Credit Suisse delays annual report after ‘late call’ from the SEC

London (CNN) Credit Suisse can’t catch a break.

In the latest worrying news, the beleaguered Swiss bank has delayed the release of its 2022 annual report after a “delayed call” from the US Securities and Exchange Commission on Wednesday evening.

The SEC reached out over revisions the bank had previously made to its cash flow statements for 2019 and 2020, Credit Suisse ( CS ) said in a statement on Thursday.

The bank’s shares, which have been trading around record lows, fell 5%.

“Management believes it is prudent to briefly delay the publication of its accounts in order to better understand the comments received,” the company said.

Credit Suisse added that its 2022 financial results were not affected. They revealed the biggest annual loss since the financial crisis in 2008, highlighting the scale of the challenge the bank faces as it tries to turn around.

Thursday’s news underscores this challenge and will also add to concerns about governance at Credit Suisse. It is now in the spotlight of Switzerland’s financial regulator, which is said to be looking into comments the lender’s chairman made about the health of its finances.

Customers withdrew 111 billion Swiss francs ($121 billion) in the last three months of 2022, when the bank was hit by social media speculation that it was on the verge of collapse.

The rumours, which triggered a sell-off in the lender’s shares, followed a series of missteps and compliance failures that have damaged the bank’s reputation and profits, and cost senior executives their jobs.

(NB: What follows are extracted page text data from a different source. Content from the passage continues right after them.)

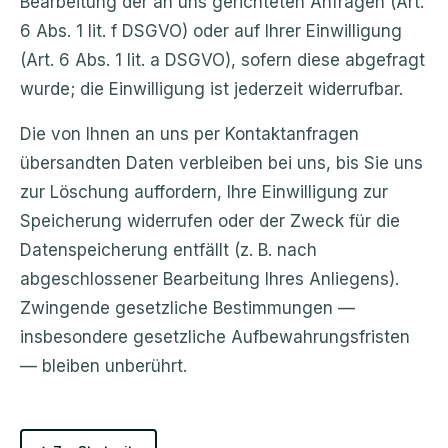
Bearbeitung der an uns gerichteten Anfragen (Art.
6 Abs. 1 lit. f DSGVO) oder auf Ihrer Einwilligung
(Art. 6 Abs. 1 lit. a DSGVO), sofern diese abgefragt
wurde; die Einwilligung ist jederzeit widerrufbar.
Die von Ihnen an uns per Kontaktanfragen
übersandten Daten verbleiben bei uns, bis Sie uns
zur Löschung auffordern, Ihre Einwilligung zur
Speicherung widerrufen oder der Zweck für die
Datenspeicherung entfällt (z. B. nach
abgeschlossener Bearbeitung Ihres Anliegens).
Zwingende gesetzliche Bestimmungen —
insbesondere gesetzliche Aufbewahrungsfristen
— bleiben unberührt.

Finma, the Swiss regulator, is seeking to determine the extent to which Axel Lehmann and other bank representatives were aware that customers were still withdrawing funds when he told reporters that withdrawals had stopped, Reuters reported last month, citing people familiar with this issue. .

Finma declined to comment, and Credit Suisse told CNN it did not “comment on speculation.”

In October, Credit Suisse began a “radical” restructuring plan that includes cutting 9,000 full-time jobs, spinning off its investment bank and focusing on wealth management.

“We have a clear plan to create a new Credit Suisse and intend to continue to deliver on our three-year strategic transformation by reshaping our portfolio, reallocating capital, right-sizing our cost base and building on our core franchises ,” CEO Ulrich. Körner said on February 9.